### EXCERPTED DATA

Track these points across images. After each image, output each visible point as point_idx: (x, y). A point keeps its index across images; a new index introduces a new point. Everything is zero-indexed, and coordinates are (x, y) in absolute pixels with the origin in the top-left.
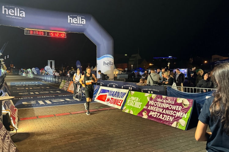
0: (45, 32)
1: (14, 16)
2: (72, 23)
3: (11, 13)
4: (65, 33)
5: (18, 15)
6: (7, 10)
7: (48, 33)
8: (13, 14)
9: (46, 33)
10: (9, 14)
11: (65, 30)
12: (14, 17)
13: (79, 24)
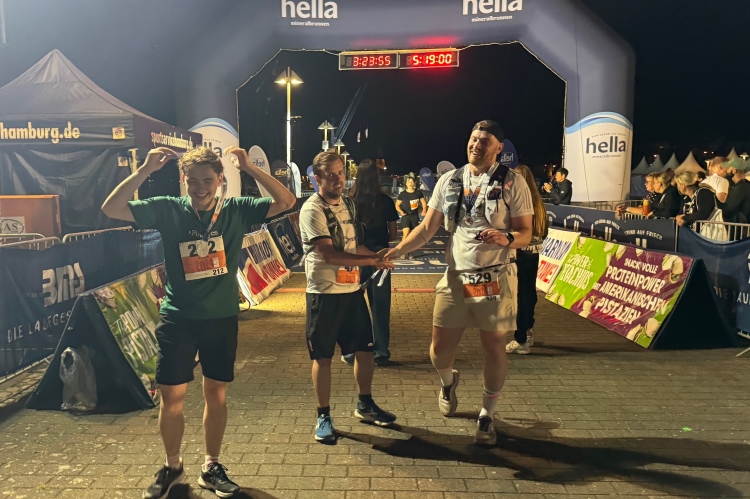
0: (393, 57)
1: (310, 19)
2: (475, 16)
3: (304, 12)
4: (454, 49)
5: (321, 16)
6: (292, 4)
7: (404, 57)
8: (308, 16)
9: (398, 58)
10: (298, 18)
11: (455, 40)
12: (309, 23)
13: (501, 13)
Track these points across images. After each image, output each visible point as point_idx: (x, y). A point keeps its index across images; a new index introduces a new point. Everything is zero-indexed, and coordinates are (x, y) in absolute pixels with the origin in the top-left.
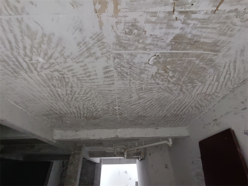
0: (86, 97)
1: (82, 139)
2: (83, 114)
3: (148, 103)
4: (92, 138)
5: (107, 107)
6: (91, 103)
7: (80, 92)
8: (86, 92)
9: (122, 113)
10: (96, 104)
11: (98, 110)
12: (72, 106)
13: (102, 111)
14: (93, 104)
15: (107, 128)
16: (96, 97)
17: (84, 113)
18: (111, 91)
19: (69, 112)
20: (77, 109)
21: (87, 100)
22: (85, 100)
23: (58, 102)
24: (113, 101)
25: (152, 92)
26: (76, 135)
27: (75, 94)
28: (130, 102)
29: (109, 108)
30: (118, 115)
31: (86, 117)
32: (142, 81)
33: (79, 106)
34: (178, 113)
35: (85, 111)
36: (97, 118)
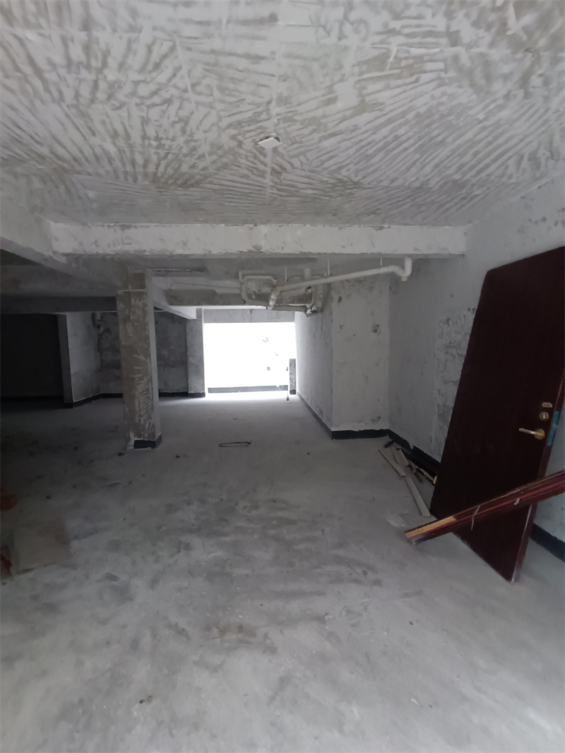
0: (152, 87)
1: (147, 253)
2: (145, 166)
3: (384, 131)
4: (179, 251)
5: (233, 137)
6: (173, 118)
7: (125, 56)
8: (155, 57)
9: (284, 169)
10: (193, 124)
11: (200, 151)
12: (98, 126)
13: (214, 157)
14: (180, 120)
15: (226, 221)
16: (193, 86)
17: (146, 162)
18: (258, 59)
19: (88, 152)
20: (121, 142)
21: (156, 100)
22: (148, 102)
23: (38, 103)
24: (261, 113)
25: (417, 81)
26: (126, 241)
27: (105, 64)
28: (323, 121)
29: (240, 144)
30: (268, 176)
31: (155, 179)
32: (397, 17)
33: (125, 129)
34: (468, 177)
35: (152, 151)
36: (193, 181)
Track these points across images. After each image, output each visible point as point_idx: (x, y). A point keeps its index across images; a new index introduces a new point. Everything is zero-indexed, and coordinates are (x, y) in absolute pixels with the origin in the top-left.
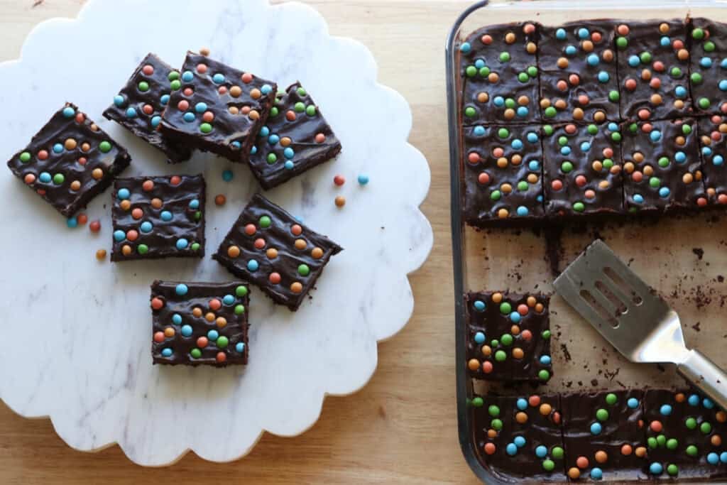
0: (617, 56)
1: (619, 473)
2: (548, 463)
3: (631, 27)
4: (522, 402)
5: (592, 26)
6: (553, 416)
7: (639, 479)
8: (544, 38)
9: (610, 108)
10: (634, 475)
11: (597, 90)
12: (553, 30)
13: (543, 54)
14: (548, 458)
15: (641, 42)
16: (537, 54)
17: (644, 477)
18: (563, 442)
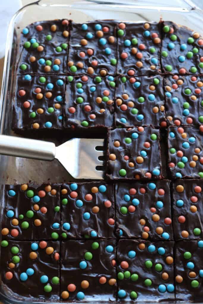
0: (117, 40)
1: (96, 296)
2: (49, 287)
3: (127, 25)
4: (35, 245)
5: (104, 24)
6: (54, 255)
7: (110, 300)
8: (74, 29)
9: (111, 68)
10: (106, 298)
11: (103, 58)
12: (80, 25)
13: (72, 38)
14: (49, 284)
15: (132, 33)
16: (69, 38)
17: (113, 299)
18: (60, 274)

### EXERCISE REQUIREMENTS
Rewrite every line of the items above as one numbered list, skipping any blank lines and omitting the pictures.

### RESPONSE FOR THIS EXERCISE
1. Track these points across images. After each image, output each visible point as point_idx: (x, y). A point keeps its index across images; a new index introduces a new point. Everything is zero-indexed, and coordinates are (x, y) in absolute pixels with the origin in the top-left.
2. 0: (45, 32)
3. 1: (14, 16)
4. 2: (72, 23)
5. 3: (11, 13)
6. 4: (65, 33)
7. 5: (18, 15)
8. 6: (7, 10)
9. 7: (48, 33)
10. 8: (13, 14)
11. 9: (46, 33)
12. 10: (9, 14)
13. 11: (65, 30)
14. 12: (14, 17)
15. 13: (79, 24)
16. 0: (393, 57)
17. 1: (310, 19)
18. 2: (475, 16)
19. 3: (304, 12)
20. 4: (454, 49)
21. 5: (321, 16)
22. 6: (292, 4)
23. 7: (404, 57)
24. 8: (308, 16)
25. 9: (398, 58)
26. 10: (298, 18)
27. 11: (455, 40)
28. 12: (309, 23)
29. 13: (501, 13)
30. Track these points across images. After each image, output each visible point as point_idx: (x, y). A point keeps its index across images; a new index introduces a new point. Everything is zero-indexed, and coordinates are (x, y) in absolute pixels with the origin in the top-left.
31. 0: (86, 97)
32. 1: (82, 139)
33. 2: (83, 114)
34. 3: (148, 103)
35. 4: (92, 138)
36. 5: (107, 107)
37. 6: (91, 103)
38. 7: (80, 92)
39. 8: (86, 92)
40. 9: (122, 113)
41. 10: (96, 104)
42. 11: (98, 110)
43. 12: (72, 106)
44. 13: (102, 111)
45. 14: (93, 104)
46. 15: (107, 128)
47. 16: (96, 97)
48. 17: (84, 113)
49. 18: (111, 91)
50. 19: (69, 112)
51. 20: (77, 109)
52. 21: (87, 100)
53. 22: (85, 100)
54. 23: (58, 102)
55. 24: (113, 101)
56. 25: (152, 92)
57. 26: (76, 135)
58. 27: (75, 94)
59. 28: (130, 102)
60. 29: (109, 108)
61. 30: (118, 115)
62. 31: (86, 117)
63. 32: (142, 81)
64. 33: (79, 106)
65. 34: (178, 113)
66. 35: (85, 111)
67. 36: (97, 118)
68. 0: (152, 87)
69. 1: (147, 253)
70. 2: (145, 166)
71. 3: (384, 131)
72. 4: (179, 251)
73. 5: (233, 137)
74. 6: (173, 118)
75. 7: (125, 56)
76. 8: (155, 57)
77. 9: (284, 169)
78. 10: (193, 124)
79. 11: (200, 151)
80. 12: (98, 126)
81. 13: (214, 157)
82. 14: (180, 120)
83. 15: (226, 221)
84. 16: (193, 86)
85. 17: (146, 162)
86. 18: (258, 59)
87. 19: (88, 152)
88. 20: (121, 142)
89. 21: (156, 100)
90. 22: (148, 102)
91. 23: (38, 103)
92. 24: (261, 113)
93. 25: (417, 81)
94. 26: (126, 241)
95. 27: (105, 64)
96. 28: (323, 121)
97. 29: (240, 144)
98. 30: (268, 176)
99. 31: (155, 179)
100. 32: (397, 17)
101. 33: (125, 129)
102. 34: (468, 177)
103. 35: (152, 151)
104. 36: (193, 181)
105. Track these points across images. After each image, output each visible point as point_idx: (x, y). A point keeps its index across images; a new index introduces a new point. Everything is zero-indexed, and coordinates are (x, y) in absolute pixels with the origin in the top-left.
106. 0: (617, 56)
107. 1: (619, 473)
108. 2: (548, 463)
109. 3: (631, 27)
110. 4: (522, 402)
111. 5: (592, 26)
112. 6: (553, 416)
113. 7: (639, 479)
114. 8: (544, 38)
115. 9: (610, 108)
116. 10: (634, 475)
117. 11: (597, 90)
118. 12: (553, 30)
119. 13: (543, 54)
120. 14: (548, 458)
121. 15: (641, 42)
122. 16: (537, 54)
123. 17: (644, 477)
124. 18: (563, 442)
125. 0: (117, 40)
126. 1: (96, 296)
127. 2: (49, 287)
128. 3: (127, 25)
129. 4: (35, 245)
130. 5: (104, 24)
131. 6: (54, 255)
132. 7: (110, 300)
133. 8: (74, 29)
134. 9: (111, 68)
135. 10: (106, 298)
136. 11: (103, 58)
137. 12: (80, 25)
138. 13: (72, 38)
139. 14: (49, 284)
140. 15: (132, 33)
141. 16: (69, 38)
142. 17: (113, 299)
143. 18: (60, 274)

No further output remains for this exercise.